Occupy Wall Street and its companion movements throughout the world have focused attention on the top 1 percent of the income distribution, which raises the question—where do those 1 percent live?
Internal Revenue Service data shows that the top 1 percent are largely executives, managers or financial professionals, while smaller numbers are doctors or lawyers. But because the IRS data suppresses the locations of many of the very highest-income households, it isn’t actually possible to say where the top 1 percent live.
However, it is possible to figure out the locations of households with incomes of $200,000 and up (approximately the top 3 percent in 2008, the latest year for which IRS geographic data is available. Nationally the income cutoff for the top 1 percent was $380,354 in 2008).
These very high-income households are disproportionately metropolitan. While about 85 percent of all income tax filers have metropolitan addresses, about 93 percent of the very rich live in metropolitan areas.
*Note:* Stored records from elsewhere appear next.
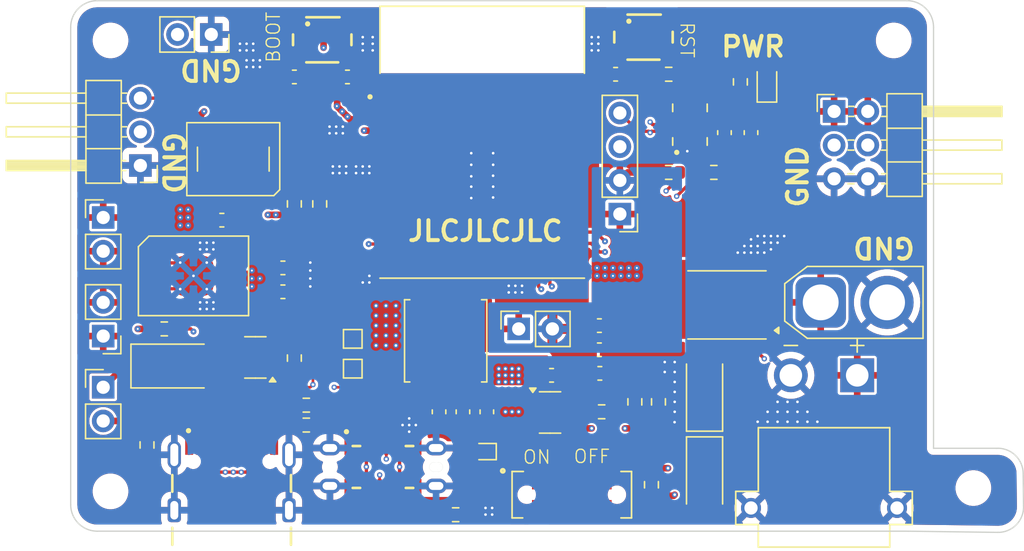
<source format=kicad_pcb>
(kicad_pcb
	(version 20240108)
	(generator "pcbnew")
	(generator_version "8.0")
	(general
		(thickness 1.6)
		(legacy_teardrops no)
	)
	(paper "A4")
	(layers
		(0 "F.Cu" signal)
		(1 "In1.Cu" signal)
		(2 "In2.Cu" signal)
		(31 "B.Cu" signal)
		(32 "B.Adhes" user "B.Adhesive")
		(33 "F.Adhes" user "F.Adhesive")
		(34 "B.Paste" user)
		(35 "F.Paste" user)
		(36 "B.SilkS" user "B.Silkscreen")
		(37 "F.SilkS" user "F.Silkscreen")
		(38 "B.Mask" user)
		(39 "F.Mask" user)
		(40 "Dwgs.User" user "User.Drawings")
		(41 "Cmts.User" user "User.Comments")
		(42 "Eco1.User" user "User.Eco1")
		(43 "Eco2.User" user "User.Eco2")
		(44 "Edge.Cuts" user)
		(45 "Margin" user)
		(46 "B.CrtYd" user "B.Courtyard")
		(47 "F.CrtYd" user "F.Courtyard")
		(48 "B.Fab" user)
		(49 "F.Fab" user)
		(50 "User.1" user)
		(51 "User.2" user)
		(52 "User.3" user)
		(53 "User.4" user)
		(54 "User.5" user)
		(55 "User.6" user)
		(56 "User.7" user)
		(57 "User.8" user)
		(58 "User.9" user)
	)
	(setup
		(stackup
			(layer "F.SilkS"
				(type "Top Silk Screen")
			)
			(layer "F.Paste"
				(type "Top Solder Paste")
			)
			(layer "F.Mask"
				(type "Top Solder Mask")
				(thickness 0.01)
			)
			(layer "F.Cu"
				(type "copper")
				(thickness 0.035)
			)
			(layer "dielectric 1"
				(type "prepreg")
				(thickness 0.1)
				(material "FR4")
				(epsilon_r 4.5)
				(loss_tangent 0.02)
			)
			(layer "In1.Cu"
				(type "copper")
				(thickness 0.035)
			)
			(layer "dielectric 2"
				(type "core")
				(thickness 1.24)
				(material "FR4")
				(epsilon_r 4.5)
				(loss_tangent 0.02)
			)
			(layer "In2.Cu"
				(type "copper")
				(thickness 0.035)
			)
			(layer "dielectric 3"
				(type "prepreg")
				(thickness 0.1)
				(material "FR4")
				(epsilon_r 4.5)
				(loss_tangent 0.02)
			)
			(layer "B.Cu"
				(type "copper")
				(thickness 0.035)
			)
			(layer "B.Mask"
				(type "Bottom Solder Mask")
				(thickness 0.01)
			)
			(layer "B.Paste"
				(type "Bottom Solder Paste")
			)
			(layer "B.SilkS"
				(type "Bottom Silk Screen")
			)
			(copper_finish "None")
			(dielectric_constraints no)
		)
		(pad_to_mask_clearance 0)
		(allow_soldermask_bridges_in_footprints no)
		(pcbplotparams
			(layerselection 0x00010fc_ffffffff)
			(plot_on_all_layers_selection 0x0000000_00000000)
			(disableapertmacros no)
			(usegerberextensions no)
			(usegerberattributes yes)
			(usegerberadvancedattributes yes)
			(creategerberjobfile yes)
			(dashed_line_dash_ratio 12.000000)
			(dashed_line_gap_ratio 3.000000)
			(svgprecision 4)
			(plotframeref no)
			(viasonmask no)
			(mode 1)
			(useauxorigin no)
			(hpglpennumber 1)
			(hpglpenspeed 20)
			(hpglpendiameter 15.000000)
			(pdf_front_fp_property_popups yes)
			(pdf_back_fp_property_popups yes)
			(dxfpolygonmode yes)
			(dxfimperialunits yes)
			(dxfusepcbnewfont yes)
			(psnegative no)
			(psa4output no)
			(plotreference yes)
			(plotvalue yes)
			(plotfptext yes)
			(plotinvisibletext no)
			(sketchpadsonfab no)
			(subtractmaskfromsilk no)
			(outputformat 1)
			(mirror no)
			(drillshape 0)
			(scaleselection 1)
			(outputdirectory "ordering/")
		)
	)
	(net 0 "")
	(net 1 "+3V3")
	(net 2 "GND")
	(net 3 "unconnected-(Accelerometer1-SDO_AUX-Pad11)")
	(net 4 "unconnected-(Accelerometer1-OCS_AUX-Pad10)")
	(net 5 "Net-(MCU1-EN)")
	(net 6 "PWR-DIODE")
	(net 7 "Net-(D9-A)")
	(net 8 "+BATT")
	(net 9 "+V_USB")
	(net 10 "Net-(J1-CC2)")
	(net 11 "Net-(J1-CC1)")
	(net 12 "unconnected-(J1-SBU2-PadB8)")
	(net 13 "unconnected-(J1-SBU1-PadA8)")
	(net 14 "Net-(M1-+)")
	(net 15 "Net-(M1--)")
	(net 16 "Net-(M2--)")
	(net 17 "Net-(M2-+)")
	(net 18 "/DIN")
	(net 19 "/BLDC_MOT")
	(net 20 "unconnected-(MCU1-IO38-Pad34)")
	(net 21 "Net-(MCU1-IO0)")
	(net 22 "/DP")
	(net 23 "/DN")
	(net 24 "Net-(Q9-G)")
	(net 25 "/SDA")
	(net 26 "/SCL")
	(net 27 "unconnected-(MCU1-IO41-Pad37)")
	(net 28 "unconnected-(MCU1-IO42-Pad38)")
	(net 29 "unconnected-(MCU1-IO39-Pad35)")
	(net 30 "unconnected-(MCU1-IO40-Pad36)")
	(net 31 "/Power/D_BATT")
	(net 32 "Net-(J4-CC2)")
	(net 33 "Net-(J4-CC1)")
	(net 34 "/nFault")
	(net 35 "/LED_S2")
	(net 36 "/AIN2")
	(net 37 "/BIN2")
	(net 38 "/AIN1")
	(net 39 "/BIN1")
	(net 40 "unconnected-(MCU1-IO48-Pad30)")
	(net 41 "unconnected-(MCU1-IO47-Pad27)")
	(net 42 "unconnected-(MCU1-IO46-Pad44)")
	(net 43 "unconnected-(MCU1-IO45-Pad41)")
	(net 44 "unconnected-(MCU1-RXD0-Pad40)")
	(net 45 "unconnected-(MCU1-TXD0-Pad39)")
	(net 46 "/LED_S1")
	(net 47 "unconnected-(MCU1-IO26-Pad26)")
	(net 48 "/BATT_SENSE")
	(net 49 "unconnected-(MCU1-IO21-Pad25)")
	(net 50 "unconnected-(MCU1-IO3-Pad7)")
	(net 51 "Net-(D10-A)")
	(net 52 "/VacPump")
	(net 53 "unconnected-(J4-SBU1-PadA8)")
	(net 54 "unconnected-(MCU1-IO18-Pad22)")
	(net 55 "unconnected-(Accelerometer1-INT2-Pad9)")
	(net 56 "unconnected-(Accelerometer1-INT1-Pad4)")
	(net 57 "unconnected-(MCU1-IO17-Pad21)")
	(net 58 "unconnected-(D3-DOUT-Pad2)")
	(net 59 "unconnected-(MCU1-IO16-Pad20)")
	(net 60 "unconnected-(MCU1-IO15-Pad19)")
	(net 61 "unconnected-(MCU1-IO14-Pad18)")
	(net 62 "unconnected-(J4-SBU2-PadB8)")
	(net 63 "unconnected-(J2-Pin_2-Pad2)")
	(net 64 "Net-(U1-VBST)")
	(net 65 "Net-(U1-SW)")
	(net 66 "Net-(U1-VFB)")
	(net 67 "unconnected-(MCU1-IO4-Pad8)")
	(net 68 "unconnected-(MCU1-IO13-Pad17)")
	(net 69 "unconnected-(MCU1-IO12-Pad16)")
	(net 70 "unconnected-(MCU1-IO35-Pad31)")
	(net 71 "Net-(U1-EN)")
	(footprint "Capacitor_SMD:C_0603_1608Metric_Pad1.08x0.95mm_HandSolder" (layer "F.Cu") (at 132.1375 102.8))
	(footprint "Resistor_SMD:R_0603_1608Metric" (layer "F.Cu") (at 127.8 111))
	(footprint "JS102011JAQN:SW_JS102011JAQN" (layer "F.Cu") (at 158.5 123.5))
	(footprint "Resistor_SMD:R_0603_1608Metric" (layer "F.Cu") (at 165.03 116.5 90))
	(footprint "Resistor_SMD:R_0603_1608Metric" (layer "F.Cu") (at 164.5 122.75 -90))
	(footprint "Connector_AMASS:AMASS_XT30U-F_1x02_P5.0mm_Vertical" (layer "F.Cu") (at 177.25 109))
	(footprint "Diode_SMD:D_SOD-128" (layer "F.Cu") (at 168.5 115.55 90))
	(footprint "Resistor_SMD:R_0603_1608Metric" (layer "F.Cu") (at 171.2 92.375 90))
	(footprint "Resistor_SMD:R_0603_1608Metric" (layer "F.Cu") (at 126.5 119.75 -90))
	(footprint "XT30PW-M:AMASS_XT30PW-M" (layer "F.Cu") (at 177.5 124.5 180))
	(footprint "MountingHole:MountingHole_2.2mm_M2" (layer "F.Cu") (at 188.75 123))
	(footprint "Capacitor_SMD:C_0603_1608Metric" (layer "F.Cu") (at 148.5 117.25 90))
	(footprint "Connector_PinHeader_2.54mm:PinHeader_1x02_P2.54mm_Vertical" (layer "F.Cu") (at 123.2 115.4))
	(footprint "Resistor_SMD:R_0603_1608Metric" (layer "F.Cu") (at 163.25 116.5 -90))
	(footprint "Capacitor_SMD:C_0603_1608Metric_Pad1.08x0.95mm_HandSolder" (layer "F.Cu") (at 136.7375 108.2))
	(footprint "TestPoint:TestPoint_Pad_1.0x1.0mm" (layer "F.Cu") (at 142 114))
	(footprint "MountingHole:MountingHole_2.2mm_M2" (layer "F.Cu") (at 123.75 89.25))
	(footprint "Connector_PinHeader_2.54mm:PinHeader_1x02_P2.54mm_Vertical" (layer "F.Cu") (at 123.2 102.6))
	(footprint "Package_TO_SOT_SMD:SOT-23-3" (layer "F.Cu") (at 134.6625 113.15 180))
	(footprint "Resistor_SMD:R_0603_1608Metric" (layer "F.Cu") (at 165.8 91.8))
	(footprint "Diode_SMD:D_SOD-128" (layer "F.Cu") (at 168.5 122.3 -90))
	(footprint "Capacitor_SMD:C_0603_1608Metric" (layer "F.Cu") (at 160.5775 112.57175))
	(footprint "Connector_PinHeader_2.54mm:PinHeader_1x02_P2.54mm_Vertical" (layer "F.Cu") (at 123.2 111.54 180))
	(footprint "Diode_SMD:D_SOD-882" (layer "F.Cu") (at 152 120.25 180))
	(footprint "Capacitor_SMD:C_0603_1608Metric" (layer "F.Cu") (at 160.6125 114.35175))
	(footprint "Resistor_SMD:R_0603_1608Metric" (layer "F.Cu") (at 137.6 101.575 90))
	(footprint "LSM6DSOXTR:PQFN50P250X300X86-14N" (layer "F.Cu") (at 167.4 95.6 90))
	(footprint "Connector_PinSocket_2.54mm:PinSocket_1x02_P2.54mm_Vertical" (layer "F.Cu") (at 131.34 88.8 -90))
	(footprint "Connector_PinHeader_2.54mm:PinHeader_2x03_P2.54mm_Horizontal" (layer "F.Cu") (at 178.26 94.6))
	(footprint "Resistor_SMD:R_0603_1608Metric" (layer "F.Cu") (at 138.5 116.75))
	(footprint "Resistor_SMD:R_0603_1608Metric" (layer "F.Cu") (at 165.8 99.2 180))
	(footprint "Resistor_SMD:R_0603_1608Metric" (layer "F.Cu") (at 149.75 125.01075))
	(footprint "customFootprints:rockerSwitch-434133025816" (layer "F.Cu") (at 163.8 89))
	(footprint "Package_TO_SOT_SMD:SOT-23-6"
		(layer "F.Cu")
		(uuid "77581264-39ab-443e-8c6e-e224da76d305")
		(at 156.8625 117.3)
		(descr "SOT, 6 Pin (~), generated with kicad-footprint-generator ipc_gullwing_generator.py")
		(tags "SOT TO_SOT_SMD")
		(property "Reference" "U1"
			(at 0 -2.4 0)
			(layer "F.SilkS")
			(hide yes)
			(uuid "a874eb16-6576-4c91-8919-7e9cd0dc7fa3")
			(effects
				(font
					(size 1 1)
					(thickness 0.15)
				)
			)
		)
		(property "Value" "TPS562200"
			(at 0 2.4 0)
			(layer "F.Fab")
			(hide yes)
			(uuid "f3192f94-a18d-4578-9c36-830d9d6ae899")
			(effects
				(font
					(size 1 1)
					(thickness 0.15)
				)
			)
		)
		(property "Footprint" "Package_TO_SOT_SMD:SOT-23-6"
			(at 0 0 0)
			(lay
... [751320 chars truncated]
</source>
The top 3 percent are highly concentrated in a relatively small number of large metropolitan areas.
Only twenty metropolitan areas — New York, Los Angeles, Chicago, Washington, San Francisco, Boston, Houston, Philadelphia, Dallas, Miami, Atlanta, San Jose, Seattle, Minneapolis, San Diego, Detroit, Phoenix, Baltimore, Bridgeport (Fairfield County, Connecticut, is the center of the hedge fund industry and home to many corporate headquarters), and Denver — have at least 1 percent of all the nation’s very high-income households. Collectively those areas account for 56 percent of the highest-income households but for only 37 percent of all households.